Yglesias discusses the way that many counterproductive government regulations only apply to the government sector, not to the private sector. These include well known examples like “Buy America rules” for procurement and Davis-Bacon regulations on labor used by the public sector, but extend to many other lesser known examples of governments shooting themselves in the foot.
It is interesting to compare the British study with the Yglesias post. Both reports seem to be produced by pragmatic policy wonks who would like to see lots more stuff get built. But I would describe Southwood, Hughes and Bowman as center-right, whereas Yglesias is center-left. To be clear, both sides believe that there is an important role for both the public and private sector, but SHB clearly emphasize the advantages of privatization, whereas Yglesias emphasizes how reforms to to make it easier to build can help restore faith in the government’s ability to get useful things done. This may partly reflect differences in the sort of public officials that they are trying to influence.

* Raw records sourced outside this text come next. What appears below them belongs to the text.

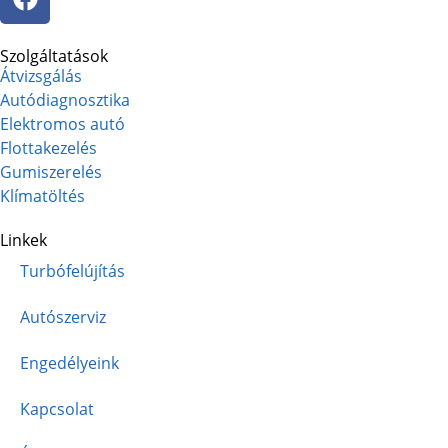
Szolgáltatások
Átvizsgálás
Autódiagnosztika
Elektromos autó
Flottakezelés
Gumiszerelés
Klímatöltés
Linkek
Turbófelújítás
Autószerviz
Engedélyeink
Kapcsolat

What I liked best about these two articles is the way they went against long held stereotypes. Ben Southwood has an amusing twitter thread making fun of stereotypes that France is more communitarian than the UK. Yglesias often employs the same type of humor when nudging his readers to think about terms like ‘regulation’ and ‘neoliberalism’ in a less dogmatic fashion, a way that is more consistent with what’s actually going on in the real world.
PS. I suspect that some of the problems discussed in these reports also occur in other Anglosphere countries like Canada and Australia. I hope that commenters from those places will chime in on the subject. Why do English-speaking countries find it so hard to build things? Our legal systems?